> _Activity_: Send each entry back exactly as given, pictures excluded.
━━━━━━━━━━━━━━━━━━━━━━━━━━━━━━
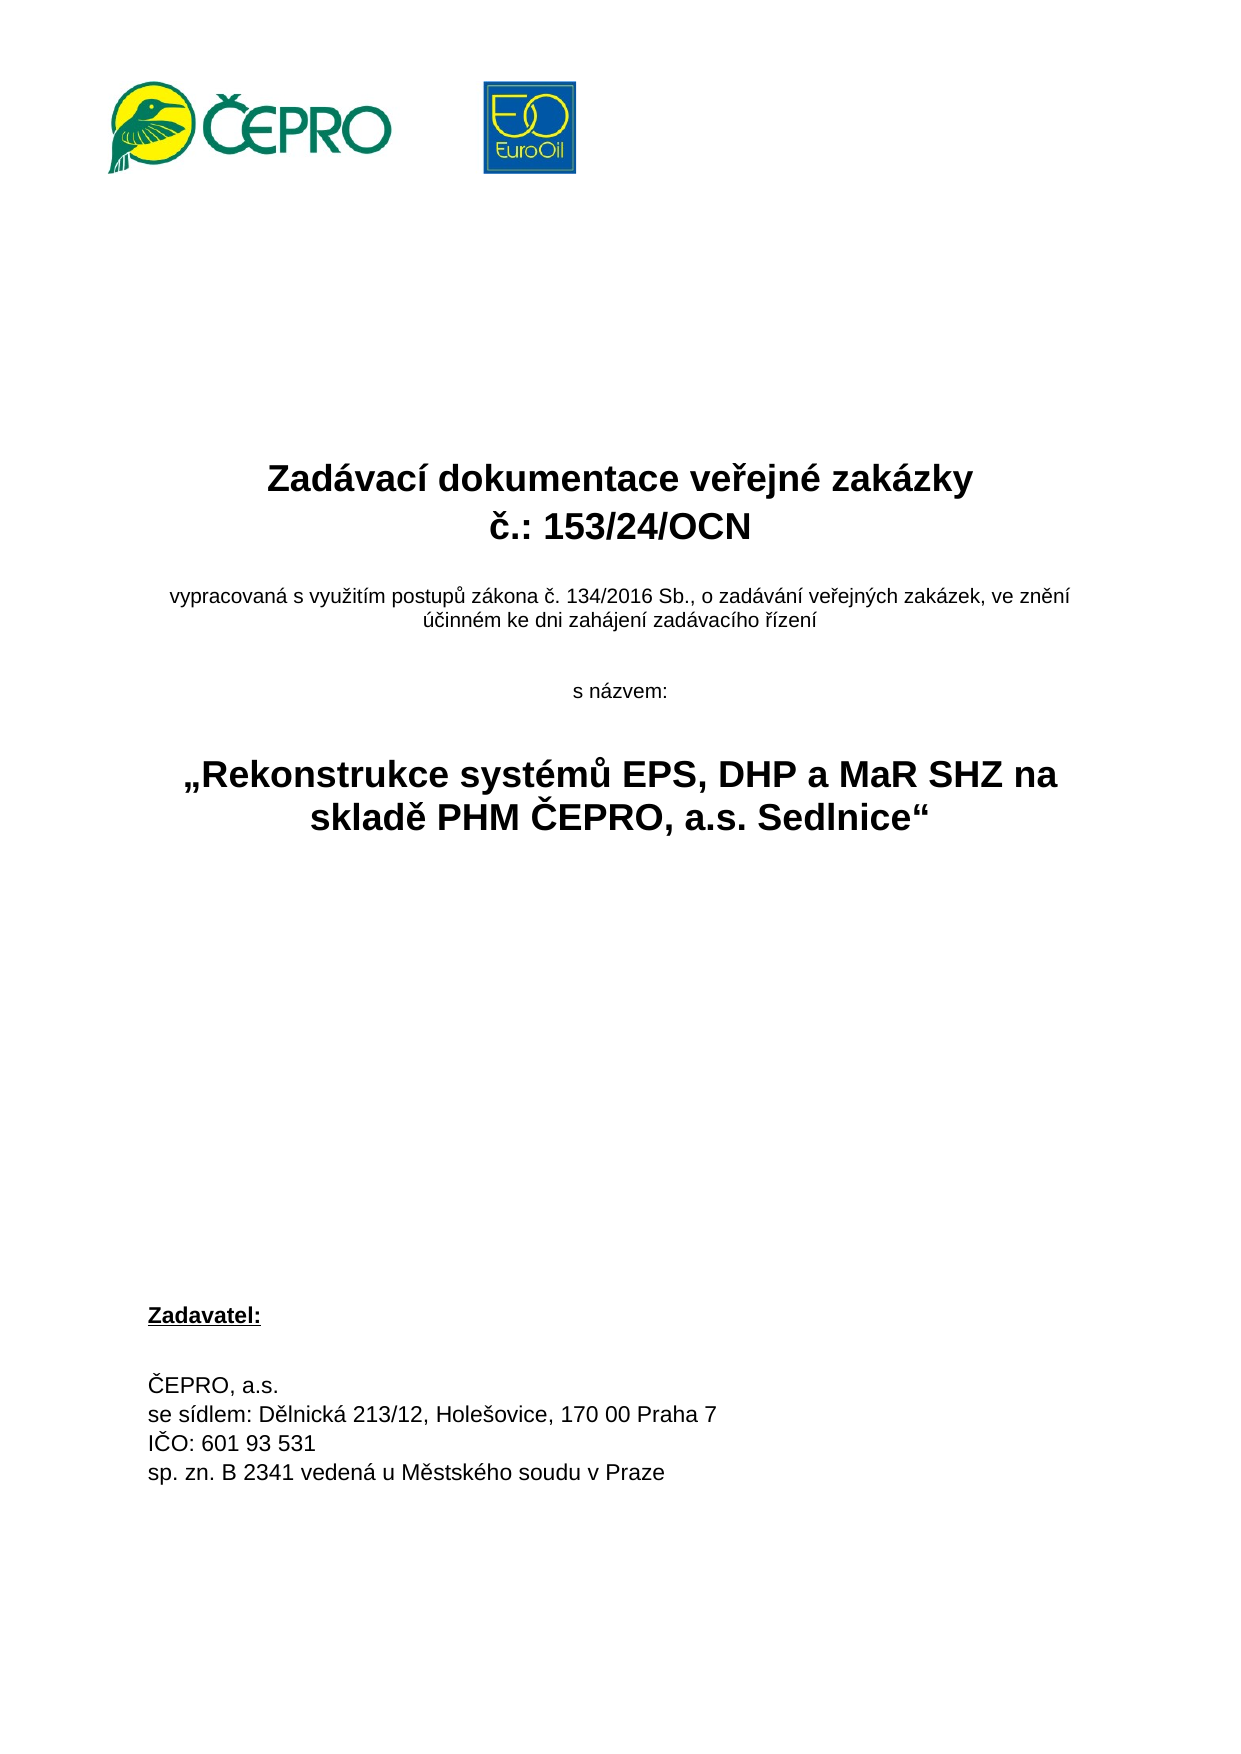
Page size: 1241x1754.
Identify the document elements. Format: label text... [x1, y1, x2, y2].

text Zadavatel: [148, 1302, 1092, 1328]
text se sídlem: Dělnická 213/12, Holešovice, 170 00 Praha 7 [148, 1401, 1092, 1427]
text vypracovaná s využitím postupů zákona č. 134/2016 Sb., o zadávání veřejných zakázek, ve znění účinném ke dni zahájení zadávacího řízení [148, 583, 1092, 631]
text č.: 153/24/OCN [148, 504, 1092, 547]
text „Rekonstrukce systémů EPS, DHP a MaR SHZ na skladě PHM ČEPRO, a.s. Sedlnice“ [148, 752, 1092, 838]
picture [107, 81, 577, 174]
text sp. zn. B 2341 vedená u Městského soudu v Praze [148, 1459, 1092, 1485]
text Zadávací dokumentace veřejné zakázky [148, 456, 1092, 499]
text IČO: 601 93 531 [148, 1430, 1092, 1456]
text ČEPRO, a.s. [148, 1372, 1092, 1398]
text s názvem: [148, 679, 1092, 703]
━━━━━━━━━━━━━━━━━━━━━━━━━━━━━━
> _Answer to this exercise_:
Page size: 1241x1754.
Identify the document elements. Format: label text... [x1, y1, x2, y2].

text Zadavatel: [148, 1302, 1092, 1328]
text se sídlem: Dělnická 213/12, Holešovice, 170 00 Praha 7 [148, 1401, 1092, 1427]
text vypracovaná s využitím postupů zákona č. 134/2016 Sb., o zadávání veřejných zakázek, ve znění účinném ke dni zahájení zadávacího řízení [148, 583, 1092, 631]
text č.: 153/24/OCN [148, 504, 1092, 547]
text „Rekonstrukce systémů EPS, DHP a MaR SHZ na skladě PHM ČEPRO, a.s. Sedlnice“ [148, 752, 1092, 838]
picture [107, 81, 577, 174]
text sp. zn. B 2341 vedená u Městského soudu v Praze [148, 1459, 1092, 1485]
text Zadávací dokumentace veřejné zakázky [148, 456, 1092, 499]
text IČO: 601 93 531 [148, 1430, 1092, 1456]
text ČEPRO, a.s. [148, 1372, 1092, 1398]
text s názvem: [148, 679, 1092, 703]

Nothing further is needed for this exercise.